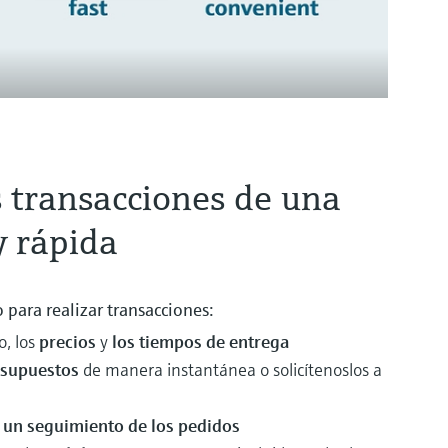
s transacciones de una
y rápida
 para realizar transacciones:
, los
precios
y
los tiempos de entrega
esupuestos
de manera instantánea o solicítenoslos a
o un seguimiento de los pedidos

Exercise objective:
Print the text read from the records above exactly as it appears, line by line. Leave the pictures out.

Answer space:
s transacciones de una
y rápida
 para realizar transacciones:
, los
precios
y
los tiempos de entrega
esupuestos
de manera instantánea o solicítenoslos a
o un seguimiento de los pedidos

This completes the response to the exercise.